■ **DATA UNDER STUDY**:
((
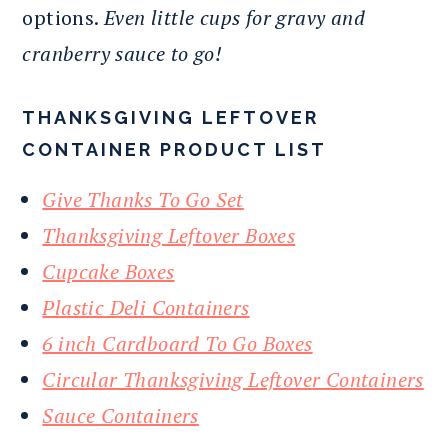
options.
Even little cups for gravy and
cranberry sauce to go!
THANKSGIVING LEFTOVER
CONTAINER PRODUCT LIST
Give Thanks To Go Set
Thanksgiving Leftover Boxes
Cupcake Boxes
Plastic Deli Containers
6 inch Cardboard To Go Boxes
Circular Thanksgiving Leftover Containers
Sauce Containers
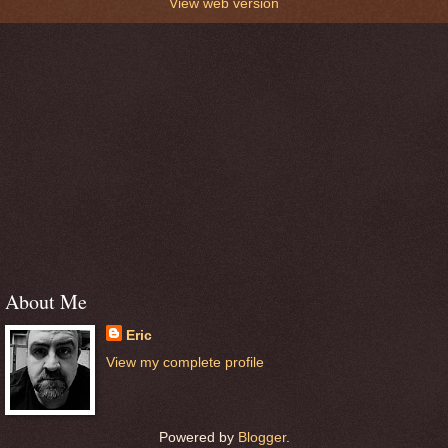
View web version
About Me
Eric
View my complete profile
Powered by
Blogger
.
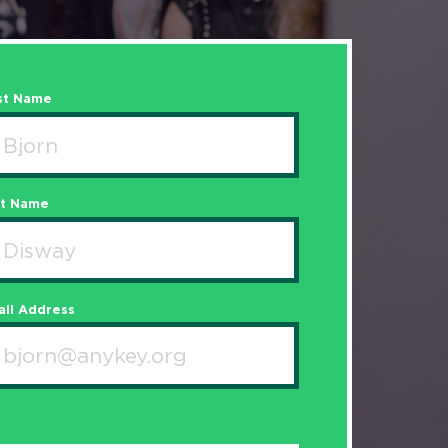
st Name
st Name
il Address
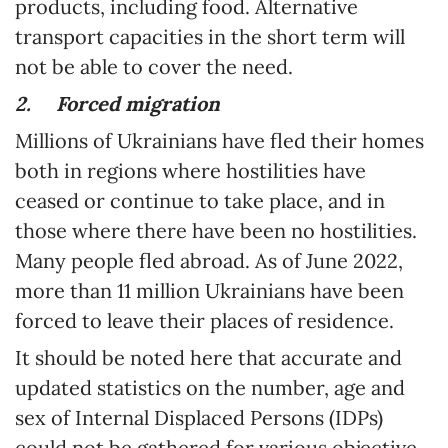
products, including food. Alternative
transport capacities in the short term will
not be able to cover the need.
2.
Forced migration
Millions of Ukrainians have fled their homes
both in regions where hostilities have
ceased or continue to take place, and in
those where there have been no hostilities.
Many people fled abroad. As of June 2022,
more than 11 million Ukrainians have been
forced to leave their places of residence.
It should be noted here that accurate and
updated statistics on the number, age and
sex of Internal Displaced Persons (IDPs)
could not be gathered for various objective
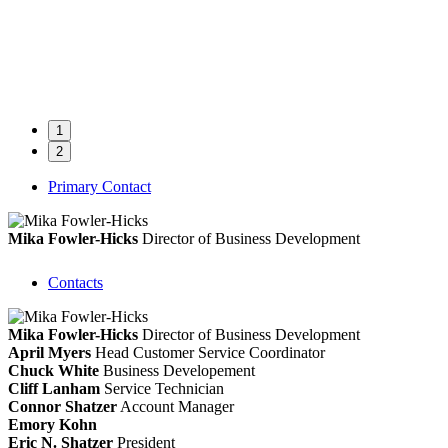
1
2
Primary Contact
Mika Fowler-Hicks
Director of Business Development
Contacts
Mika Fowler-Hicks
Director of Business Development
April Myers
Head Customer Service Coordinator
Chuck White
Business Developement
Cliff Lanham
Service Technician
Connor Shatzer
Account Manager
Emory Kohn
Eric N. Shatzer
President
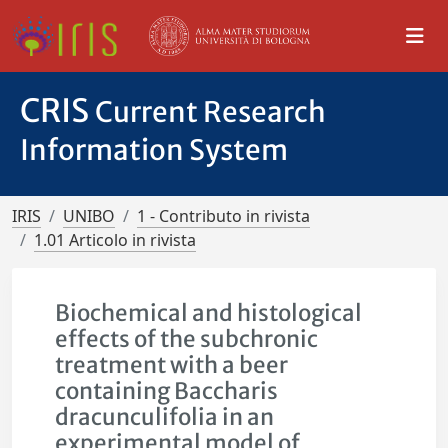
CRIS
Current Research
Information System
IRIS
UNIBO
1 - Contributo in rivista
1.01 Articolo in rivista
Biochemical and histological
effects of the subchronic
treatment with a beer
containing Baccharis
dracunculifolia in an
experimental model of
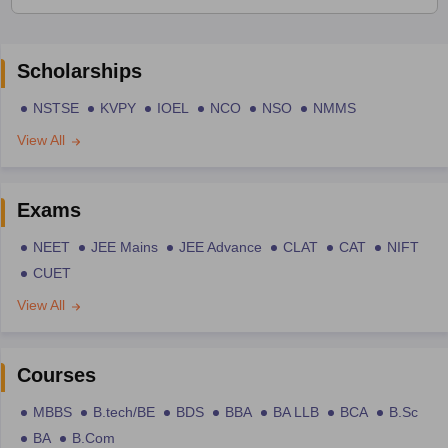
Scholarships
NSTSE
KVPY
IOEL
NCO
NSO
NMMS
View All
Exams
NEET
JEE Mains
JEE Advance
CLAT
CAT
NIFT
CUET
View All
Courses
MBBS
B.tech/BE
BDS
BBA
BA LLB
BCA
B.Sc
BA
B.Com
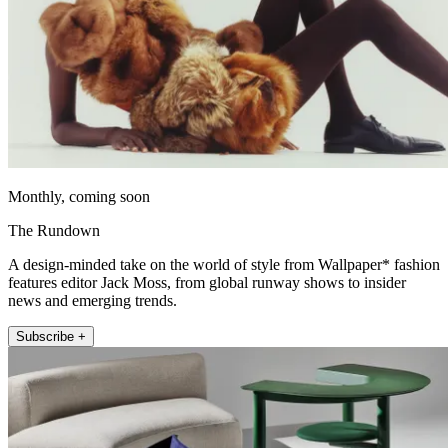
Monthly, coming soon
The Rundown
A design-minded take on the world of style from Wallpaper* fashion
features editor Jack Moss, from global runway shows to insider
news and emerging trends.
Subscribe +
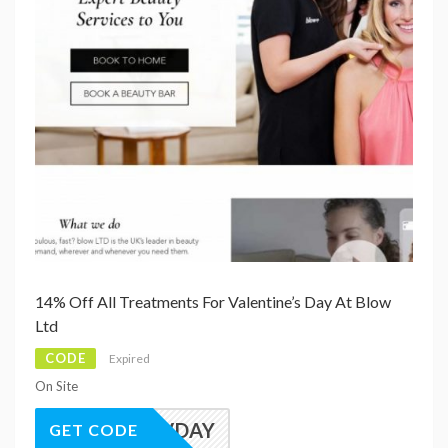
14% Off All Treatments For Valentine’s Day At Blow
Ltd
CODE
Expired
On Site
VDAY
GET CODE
))
((
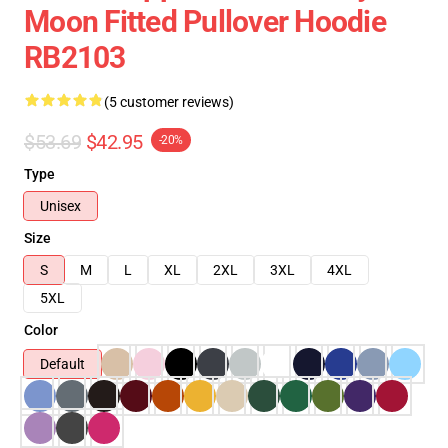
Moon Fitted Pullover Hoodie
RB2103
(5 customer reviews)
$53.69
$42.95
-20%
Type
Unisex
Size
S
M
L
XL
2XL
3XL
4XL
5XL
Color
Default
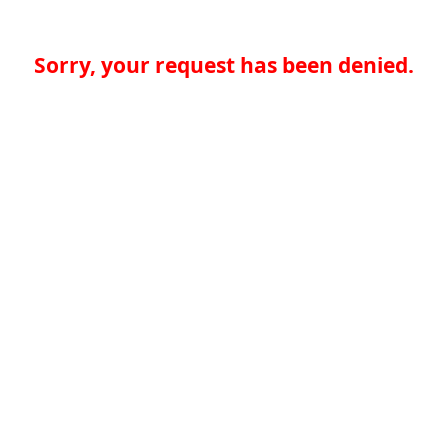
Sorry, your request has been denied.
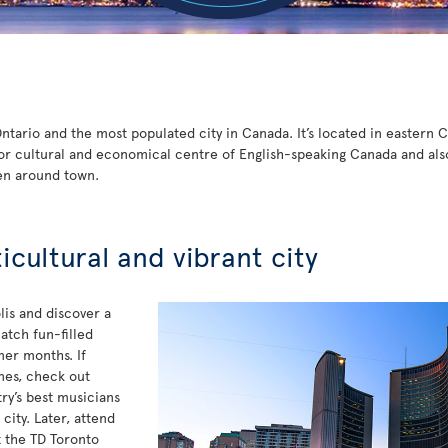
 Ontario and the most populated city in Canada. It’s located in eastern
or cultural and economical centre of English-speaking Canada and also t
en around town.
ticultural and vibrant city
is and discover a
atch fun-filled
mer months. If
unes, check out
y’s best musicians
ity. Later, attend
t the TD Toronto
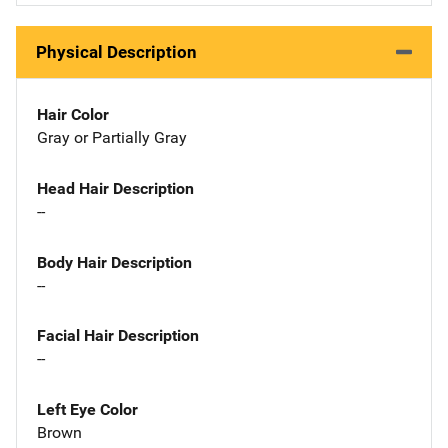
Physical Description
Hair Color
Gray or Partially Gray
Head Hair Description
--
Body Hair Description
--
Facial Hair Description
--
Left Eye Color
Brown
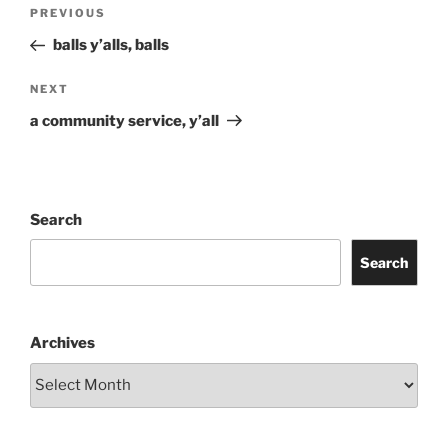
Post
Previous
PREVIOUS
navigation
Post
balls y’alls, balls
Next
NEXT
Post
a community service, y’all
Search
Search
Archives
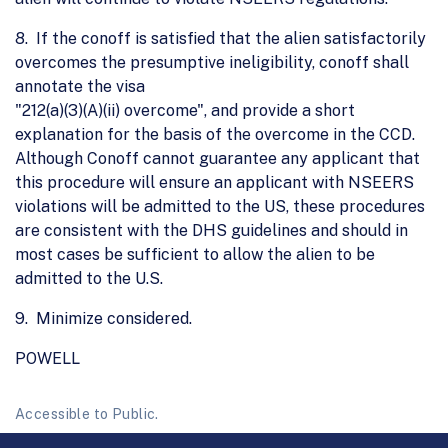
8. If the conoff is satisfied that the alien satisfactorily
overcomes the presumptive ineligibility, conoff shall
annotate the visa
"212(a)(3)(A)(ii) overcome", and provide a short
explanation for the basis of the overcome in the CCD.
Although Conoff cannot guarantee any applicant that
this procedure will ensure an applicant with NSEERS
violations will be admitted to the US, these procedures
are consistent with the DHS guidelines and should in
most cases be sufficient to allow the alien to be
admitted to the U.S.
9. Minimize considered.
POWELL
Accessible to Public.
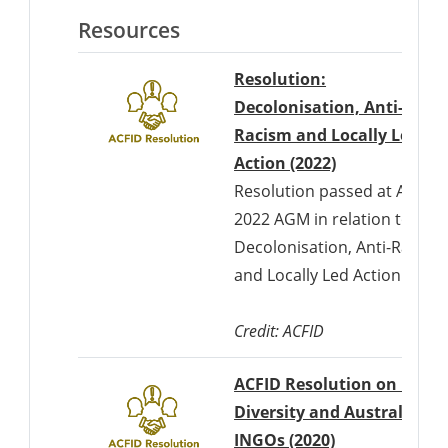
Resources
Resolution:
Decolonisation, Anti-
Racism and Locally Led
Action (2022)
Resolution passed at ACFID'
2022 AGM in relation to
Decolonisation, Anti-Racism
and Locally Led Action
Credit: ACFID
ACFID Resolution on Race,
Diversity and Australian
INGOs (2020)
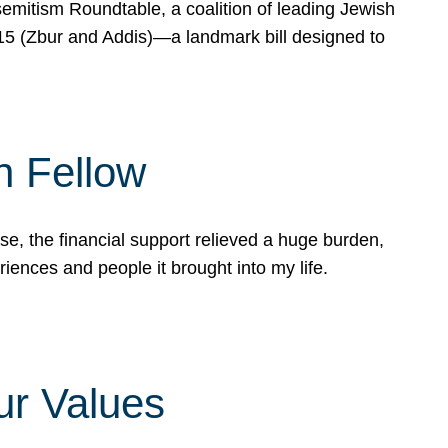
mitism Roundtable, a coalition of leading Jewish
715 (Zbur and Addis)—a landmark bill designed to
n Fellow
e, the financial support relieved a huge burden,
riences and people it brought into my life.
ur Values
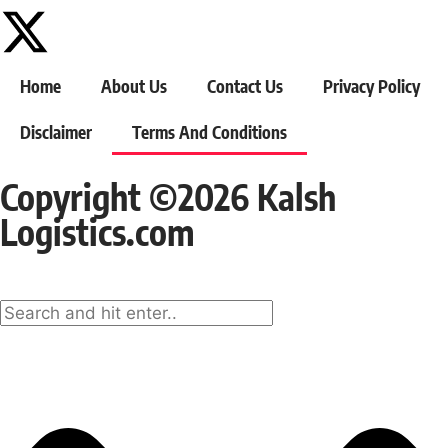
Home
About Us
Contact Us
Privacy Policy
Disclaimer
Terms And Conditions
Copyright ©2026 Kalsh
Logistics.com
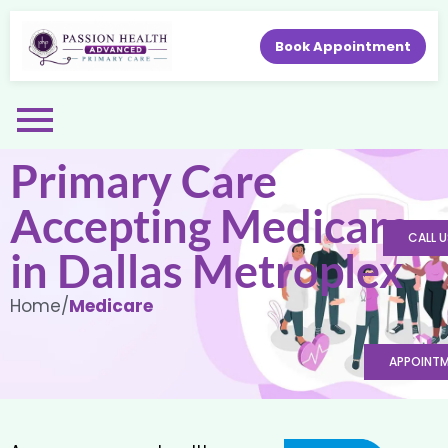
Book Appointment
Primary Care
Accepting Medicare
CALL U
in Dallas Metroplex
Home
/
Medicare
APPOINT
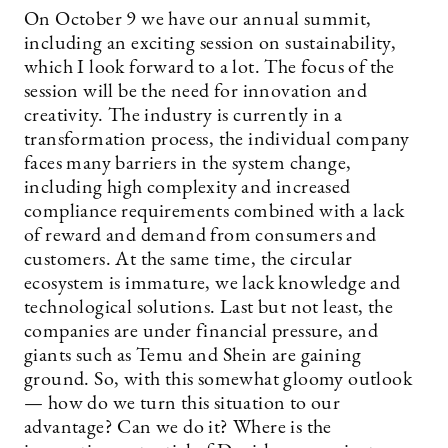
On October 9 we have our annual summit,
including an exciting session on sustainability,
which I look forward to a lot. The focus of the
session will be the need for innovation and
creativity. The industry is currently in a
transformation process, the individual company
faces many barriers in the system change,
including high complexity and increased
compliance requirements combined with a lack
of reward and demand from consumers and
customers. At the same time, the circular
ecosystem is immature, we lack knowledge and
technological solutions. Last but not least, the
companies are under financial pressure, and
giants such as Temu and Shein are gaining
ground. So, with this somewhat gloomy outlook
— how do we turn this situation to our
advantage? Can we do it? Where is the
))
■ **TASK DETAILS**: Print every line from the one containing "products, including food. Alternative" down to the one containing "those where there have been no hostilities.", word for word.

■ **ANSWER SPACE**:
products, including food. Alternative
transport capacities in the short term will
not be able to cover the need.
2.
Forced migration
Millions of Ukrainians have fled their homes
both in regions where hostilities have
ceased or continue to take place, and in
those where there have been no hostilities.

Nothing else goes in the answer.